• **Yönergeler**:
**A)** Ozan üzerine yazılmış metnin "Ozanın asıl gıdası" ile "bağı kurmaya çalışır." arasındaki bölümünü, iki uç da dahil olmak üzere, "akıl ölçeğinden" yerine "mantık süzgecinden" koyarak yeniden yazın.
**B)** Ozan üzerine yazılmış metne göre ozanın asıl gıdası nedir?

Ozan, dış dünyanın gerçekliğini yansıtır.

Ozan olaylara nesnel bakar.

Ozanın asıl gıdası halktır.

Ozan olayları toplumsal açıdan ele alır.

Ozan yaşadığı dünyayı gerçek olarak görür ve yaşanılan olayları ve olguları akıl ölçeğinden geçirir.

Ozan, soyut kavramları, yaşadığı gerçeklerle ilişkilendirerek aralarında ki bağı kurmaya çalışır.

   Ozan, aynı zamanda bedel ödeyen insandır. Ozanların bedel ödemesinin nedeni, egemen anlayışlara, baskıcı yönetimlere, zalimlere, sömürücülere, doymak bilmeyen açgözlülere… karşı oluşlarındandır.

Tüm bu sömürü, savaş, düşmanlık, acı, üzüntü, keder, açlık, yoksulluk ve dünyada var olan eşitsiz gelişme ve özgürlük sorununun yaşanıyor olmasının; etnik ayrışımların artmasını, cemaat ve tarikat kültürünün gittikçe ivme kazanmasının, kaynakların adilce pay edilmemesinin… v.s temel nedeni doymak bilmeyen ve paylaşım duygusunu yok sayan kapitalizmdir. Bundan kurtuluş yok mudur? İnsanlığın bu cancgıl kapitalimden kurtuluşunun yolu ve yöntemi vardır. Tarihin diyalektiğinin varlaştırdığı karşıtlık içinde çözüm sosyalizmdir. Peki Sosyalizm nedir?

Kısacası, toplumculuktur. Yani bireyein, sermayedarın çıkarını değil; tüm toplumun, tüm halkın, tüm insanlığın çıkarını gözeten ve paylaşımı ilke edinen; kaynakların adil dağılımını sağlayan ve sonuçta insanı temel alan bir toplumsal yapıdır.

• **Verilen Bilgiler**:
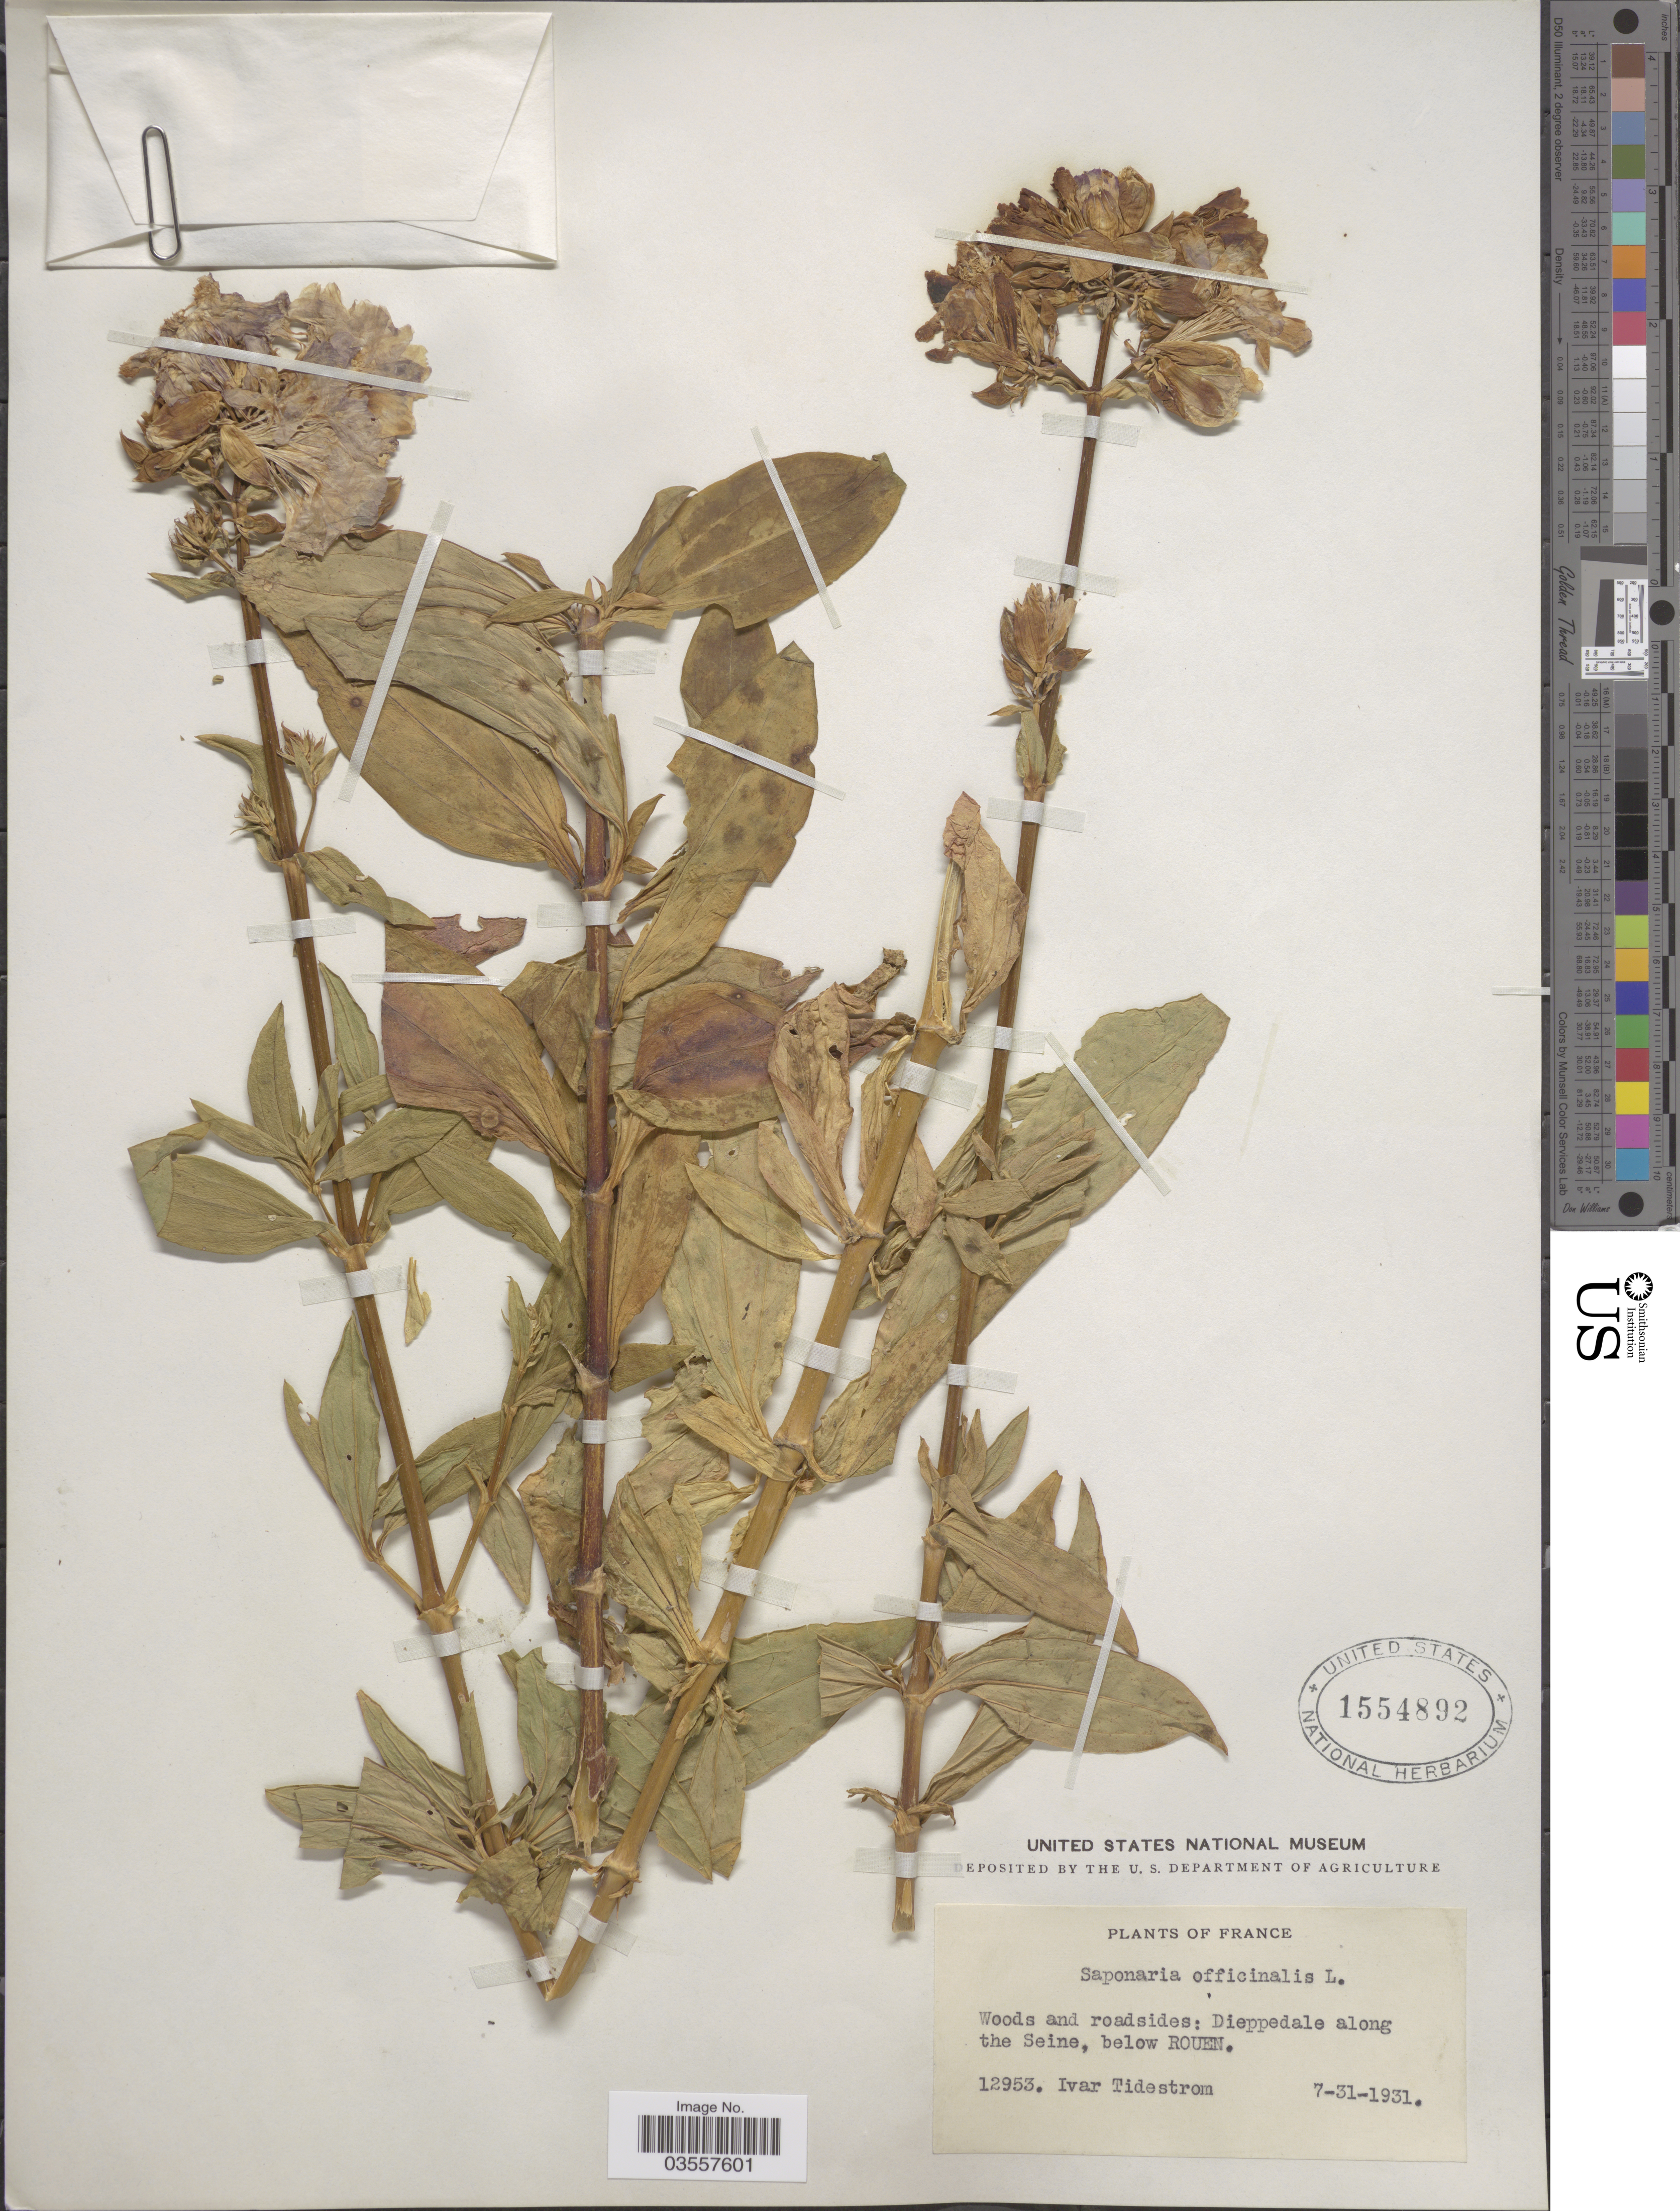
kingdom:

• **Tamamlanmış Alıştırma**:
**A)**
Ozanın asıl gıdası halktır.

Ozan olayları toplumsal açıdan ele alır.

Ozan yaşadığı dünyayı gerçek olarak görür ve yaşanılan olayları ve olguları mantık süzgecinden geçirir.

Ozan, soyut kavramları, yaşadığı gerçeklerle ilişkilendirerek aralarında ki bağı kurmaya çalışır.

**B)** Ozanın asıl gıdası halktır.